While the convicted Salim Jamil Ayyash is nowhere to be found, yet, his name has been the subject of conversation ever since the verdict.
Hit Squad Unit 121
In a recent report, The Washington Post shared information from current and former security officials from the United States and three European and Middle Eastern countries about Ayyash.
According to the report, Ayyash “was part of a dedicated hit squad that carried out at least four other assassinations under orders from the militant group Hezbollah.”
The assassination team – apparently still active today – is known as Unit 121 and is “controlled by Hezbollah’s top leadership,” said The Washington Post.
After Hariri’s assassination, there were four more victims – Wissam Eid, Wissam al-Hassan, François al-Hajj, and Mohamad Chatah – all who died in the same way: car bombs. One of the officials said they were victims of Unit 121.
One official said, “Although the hit squad’s makeup changed, a common thread was the participation of Ayyash,” wrote The Washington Post, adding that Ayyash later became a commander of Unit 121.
To be clear, the STL did not find enough evidence that linked Hezbollah’s leader to the killing of former Prime Minister Rafic Hariri.
However, the current and former security officials believe that “the existence of the assassination team further undercuts speculation that Hariri died at the hands of rogue operatives who acted without authorization from Hezbollah’s top leadership.”
“Hezbollah is an extremely disciplined organization,” said a former senior U.S. national security official involved in the Hariri case, assuring Hezbollah’s control over Unit 121.
Regardless, Hezbollah denies any connection to the death of the former premier and even maintains the innocence of Ayyash.

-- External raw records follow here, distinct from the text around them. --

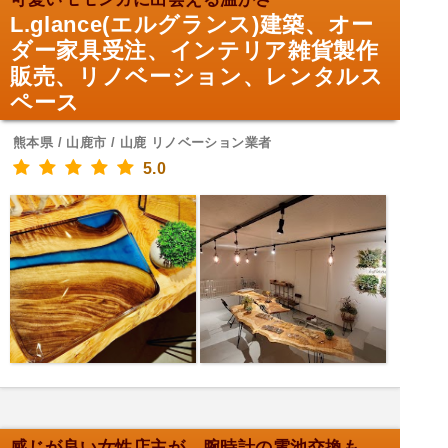
L.glance(エルグランス)建築、オー
ダー家具受注、インテリア雑貨製作
販売、リノベーション、レンタルス
ペース
熊本県 / 山鹿市 / 山鹿 リノベーション業者
5.0
感じが良い女性店主が、腕時計の電池交換もお任せ！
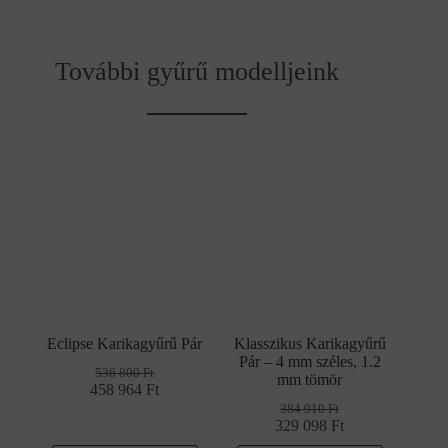
További gyűrű modelljeink
Eclipse Karikagyűrű Pár
Klasszikus Karikagyűrű
Pár – 4 mm széles, 1.2
536 800
Ft
mm tömör
458 964
Original
Current
Ft
price
price
384 910
Ft
was:
is:
329 098
Original
Current
Ft
536
458
price
price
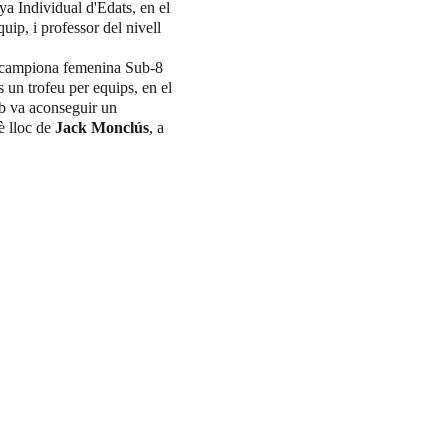
a Individual d'Edats, en el 
ip, i professor del nivell 
r campiona femenina Sub-8 
s un trofeu per equips, en el 
ub va aconseguir un 
è lloc de 
Jack Monclús
, a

Ayyash family has also called the verdict “unjust,” claiming that he was performing the Hajj pilgrimage in Saudi Arabia at the time of the crime.
In a tight spot
For over 6 years, tonnes of ammonium nitrate (a chemical used to make bombs) were unsafely stored at Beirut’s port. It was a disaster waiting to happen.
On August 4th, hell broke loose and the material ended up blowing Beirut to shreds. The citizens have since taken a stronger anti-government stance, including anti-Hezbollah.
The reaction has also been noticeable among some politicians calling on the state to reveal all Hezbollah’s arsenal depots in the country.
The explosion that tore Beirut apart has also torn down the fear that existed in not saying a word against Hezbollah’s unconstitutional military force in the country so not be accused of “treason” against the state, and of Zionism, and the likes.
It broke the silence of a nation living for so long under such manipulative terror.
While “political correctness” is still there with some, the militia is nonetheless in a tight spot, as are Lebanon’s top civil servants.
The president and senior officials are facing immense pressure from world leaders and the international community to make reforms, which most likely include relinquishing their overprotective position towards Hezbollah.